Can you copy out the text of every one of these records word for word, leaving the pictures out?

=== Begin Enclosure ===

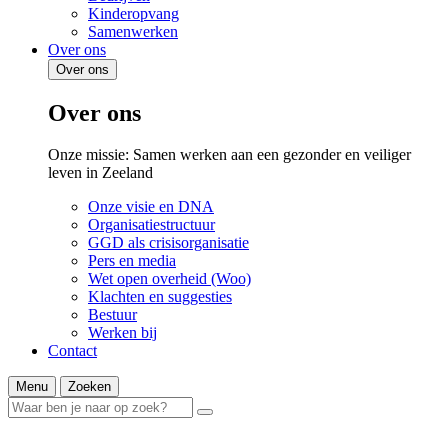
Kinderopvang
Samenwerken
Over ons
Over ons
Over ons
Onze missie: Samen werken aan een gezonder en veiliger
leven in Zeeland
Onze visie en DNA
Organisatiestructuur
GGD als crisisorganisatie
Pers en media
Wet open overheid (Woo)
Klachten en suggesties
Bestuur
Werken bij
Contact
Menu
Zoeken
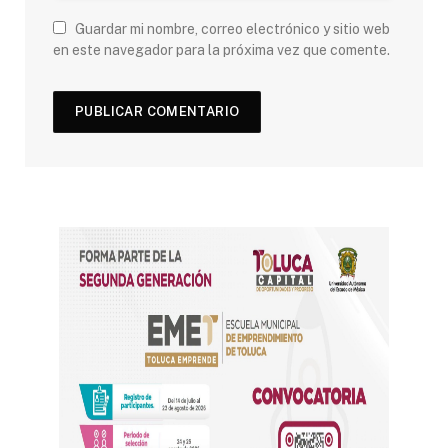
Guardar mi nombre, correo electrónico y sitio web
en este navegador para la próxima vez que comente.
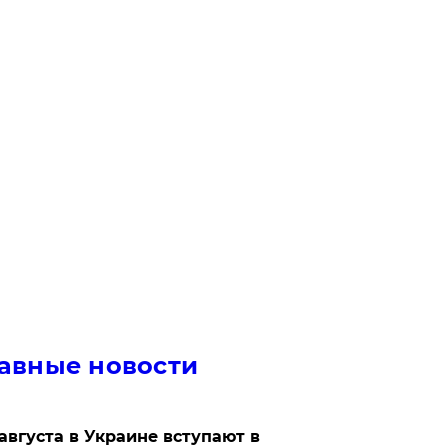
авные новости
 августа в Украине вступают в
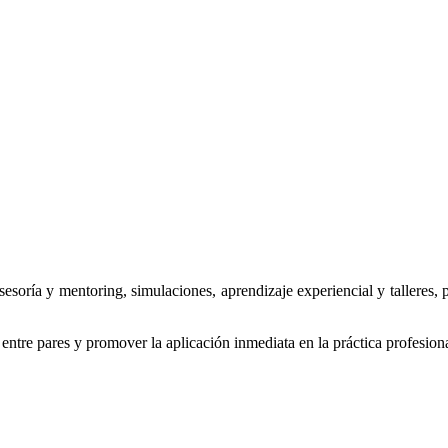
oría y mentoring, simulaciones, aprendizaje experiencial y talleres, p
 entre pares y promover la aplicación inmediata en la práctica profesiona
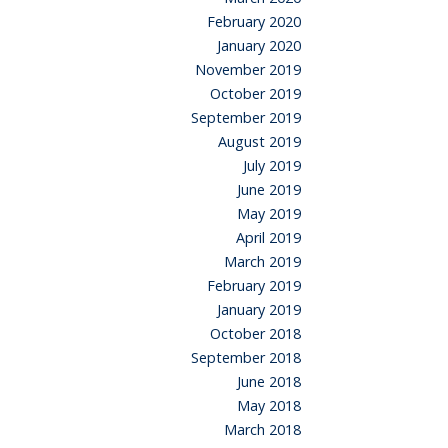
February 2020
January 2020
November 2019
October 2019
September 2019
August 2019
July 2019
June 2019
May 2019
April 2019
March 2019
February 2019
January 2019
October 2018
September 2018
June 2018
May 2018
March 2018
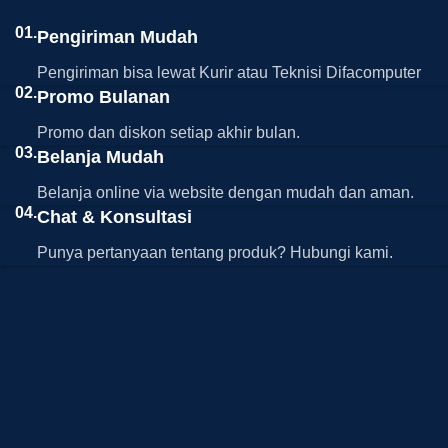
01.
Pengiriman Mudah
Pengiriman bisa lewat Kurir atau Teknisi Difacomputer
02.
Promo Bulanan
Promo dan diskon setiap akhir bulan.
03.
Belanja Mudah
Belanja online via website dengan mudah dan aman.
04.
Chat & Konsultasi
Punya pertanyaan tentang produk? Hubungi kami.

=== End Enclosure ===

» Task answer
Kinderopvang
Samenwerken
Over ons
Over ons
Over ons
Onze missie: Samen werken aan een gezonder en veiliger
leven in Zeeland
Onze visie en DNA
Organisatiestructuur
GGD als crisisorganisatie
Pers en media
Wet open overheid (Woo)
Klachten en suggesties
Bestuur
Werken bij
Contact
Menu
Zoeken
Guardar mi nombre, correo electrónico y sitio web
en este navegador para la próxima vez que comente.
авные новости
 августа в Украине вступают в
oría y mentoring, simulaciones, aprendizaje experiencial y talleres, p
 entre pares y promover la aplicación inmediata en la práctica profesiona
February 2020
January 2020
November 2019
October 2019
September 2019
August 2019
July 2019
June 2019
May 2019
April 2019
March 2019
February 2019
January 2019
October 2018
September 2018
June 2018
May 2018
March 2018
01.
Pengiriman Mudah
Pengiriman bisa lewat Kurir atau Teknisi Difacomputer
02.
Promo Bulanan
Promo dan diskon setiap akhir bulan.
03.
Belanja Mudah
Belanja online via website dengan mudah dan aman.
04.
Chat & Konsultasi
Punya pertanyaan tentang produk? Hubungi kami.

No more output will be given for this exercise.